▶ Problem to work on:
Which lines in the data below contain the word "stripe"? Copy each of them.

******

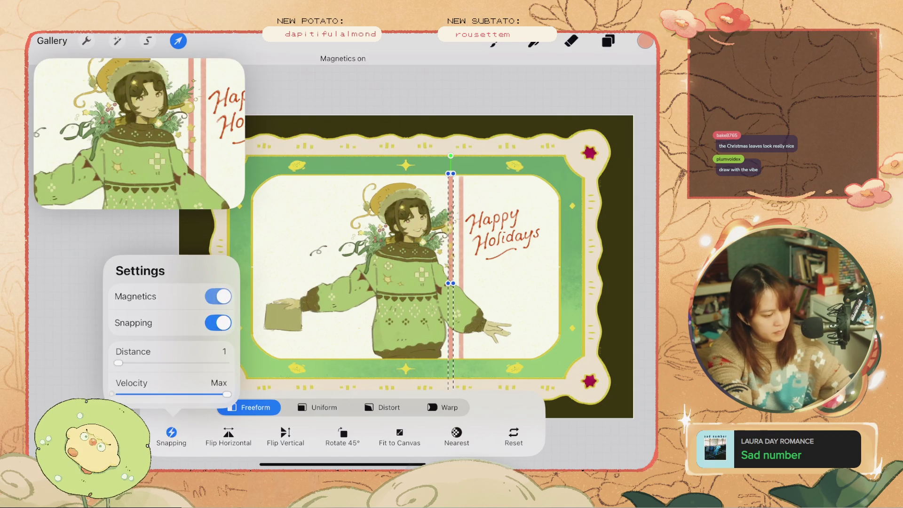
drag(451, 282, 438, 282)
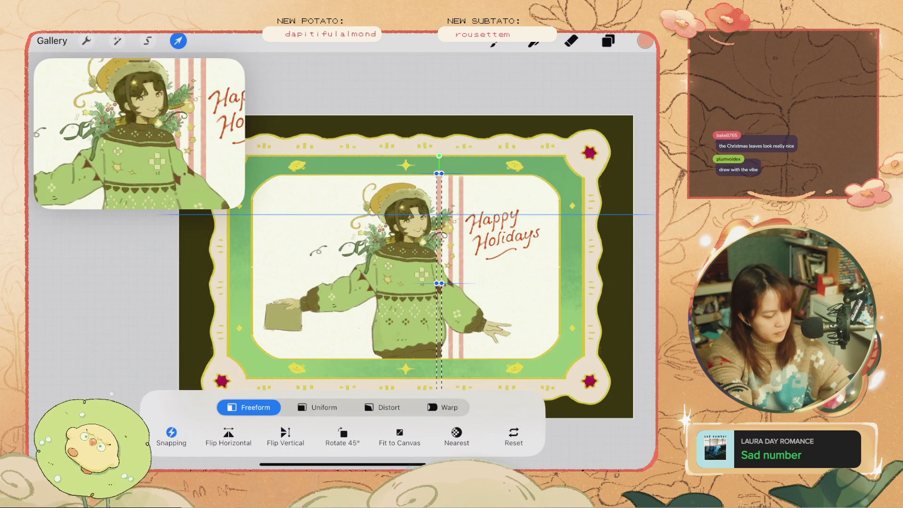
click(178, 40)
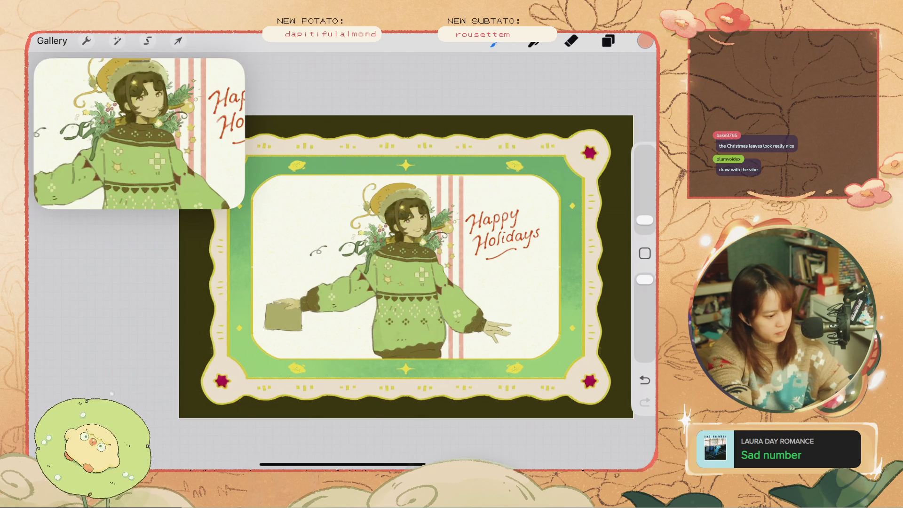
Nudge the pink stripe slightly right and select the lower stripe layer
scroll(456, 214, up, 3)
scroll(376, 235, up, 5)
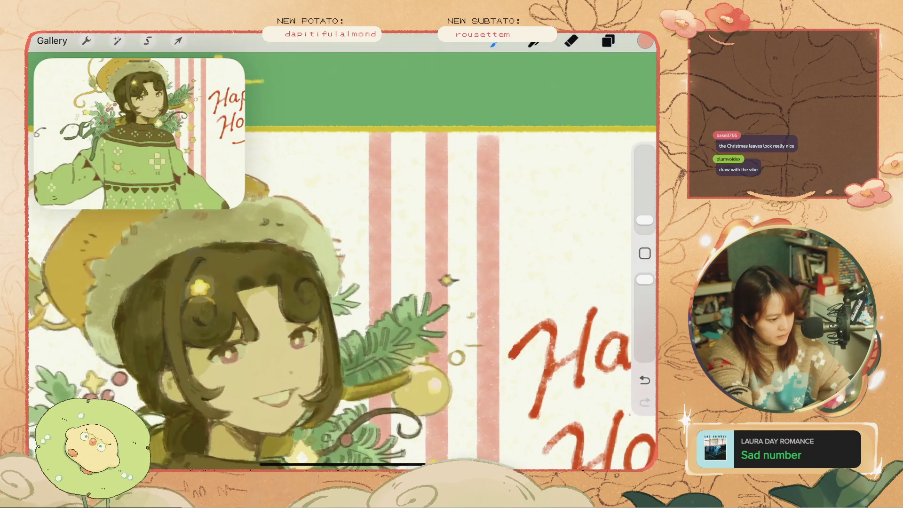
click(178, 41)
drag(381, 235, 383, 234)
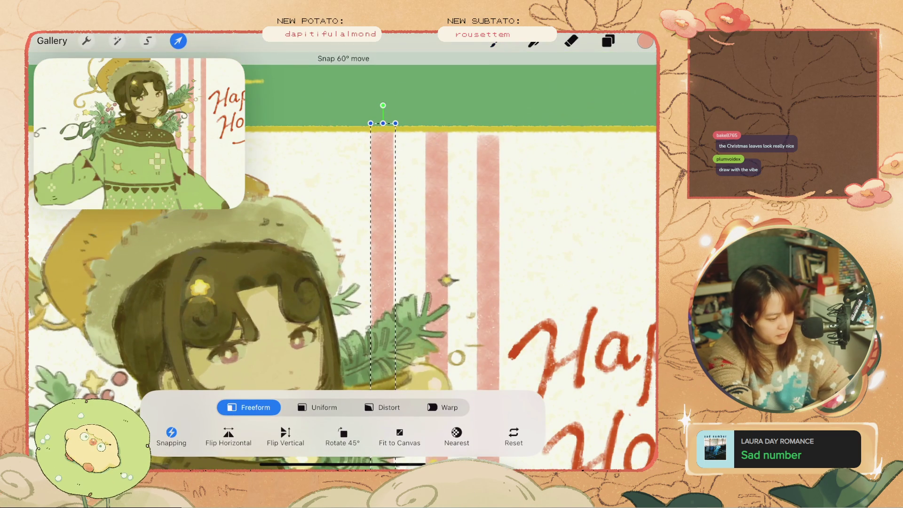
click(178, 41)
click(608, 41)
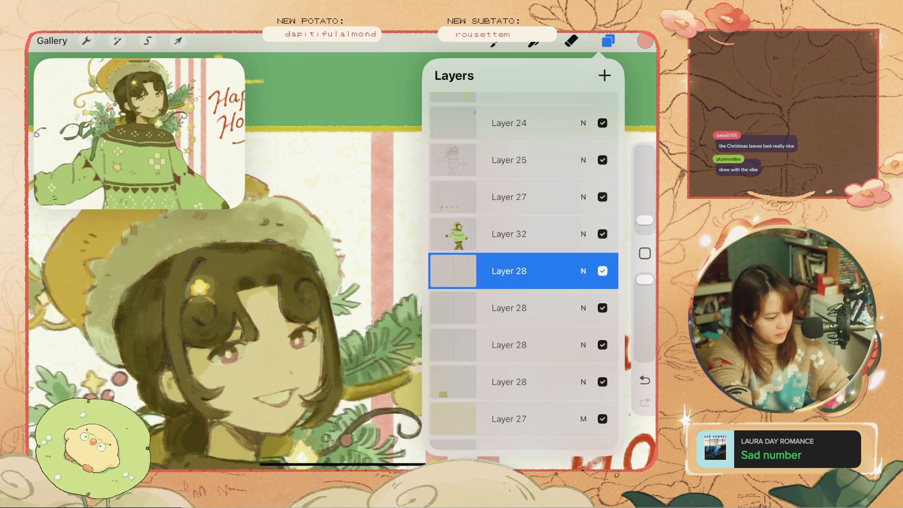
click(509, 345)
click(178, 41)
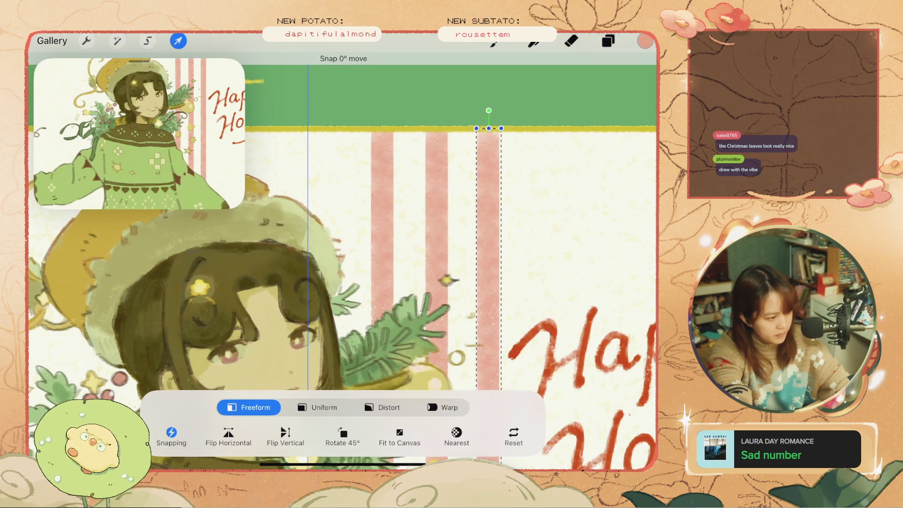
click(178, 41)
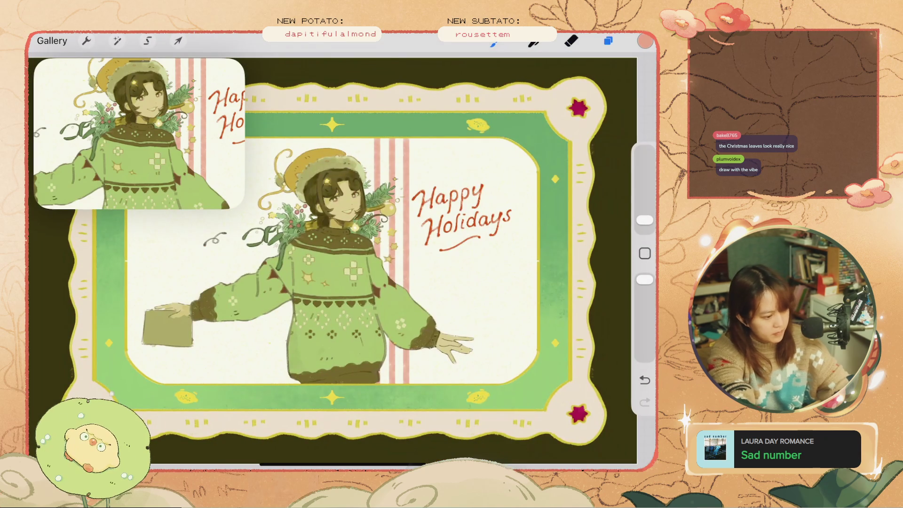
Merge the stripe layers into one and shift the merged stripes to the right
click(608, 41)
drag(509, 271, 508, 196)
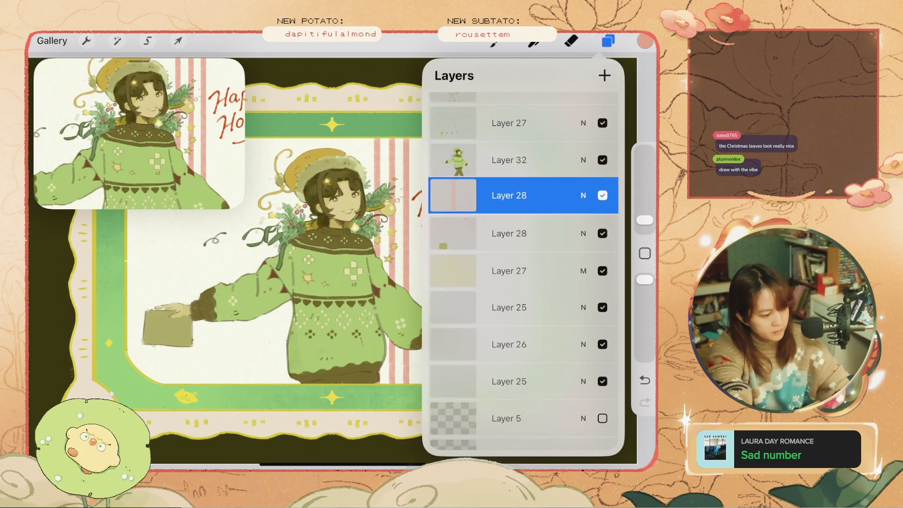
click(608, 41)
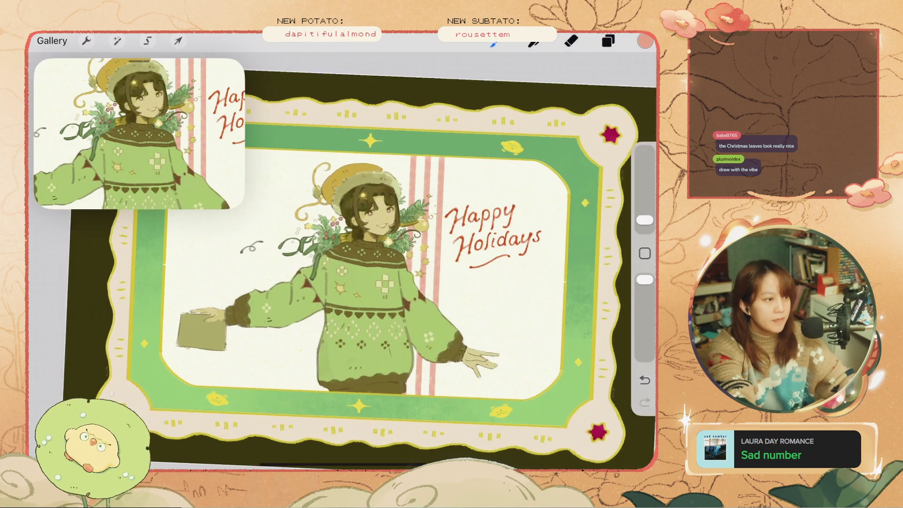
scroll(329, 235, up, 2)
click(608, 41)
mouse_move(541, 271)
mouse_down()
mouse_move(470, 270)
mouse_move(540, 271)
mouse_up()
click(178, 41)
drag(450, 235, 493, 235)
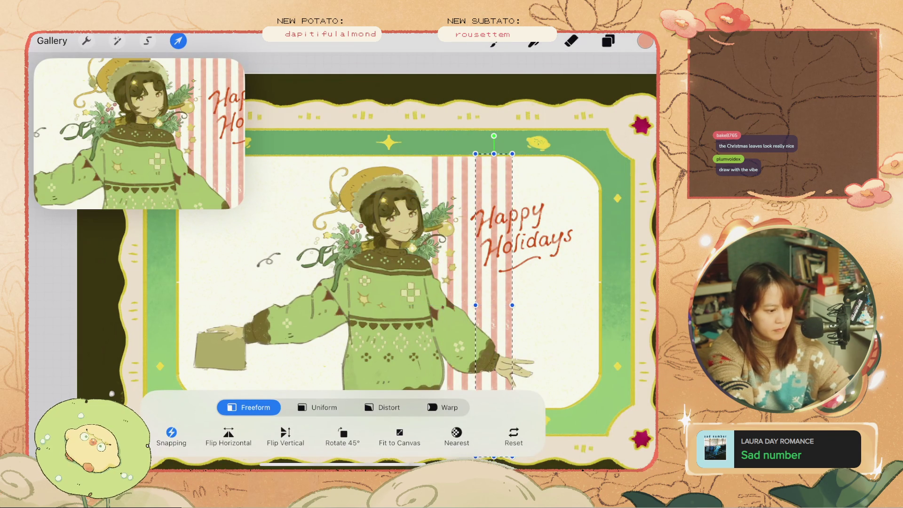
click(493, 42)
Pinch the stripe copy into Layer 28 and confirm its 57% opacity and blend mode
click(608, 42)
drag(517, 307, 518, 282)
click(583, 271)
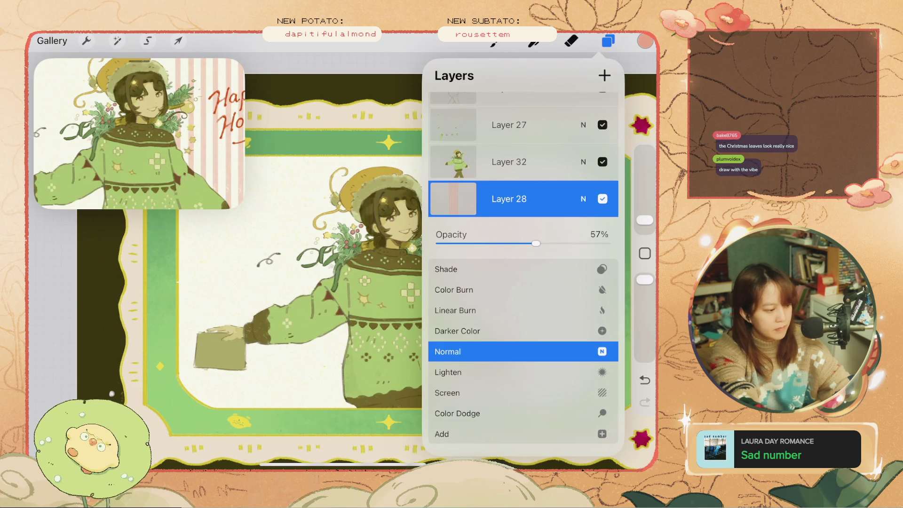
click(583, 199)
click(608, 41)
drag(388, 282, 427, 276)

******

▶ Result for this exercise:
Nudge the pink stripe slightly right and select the lower stripe layer
Merge the stripe layers into one and shift the merged stripes to the right
Pinch the stripe copy into Layer 28 and confirm its 57% opacity and blend mode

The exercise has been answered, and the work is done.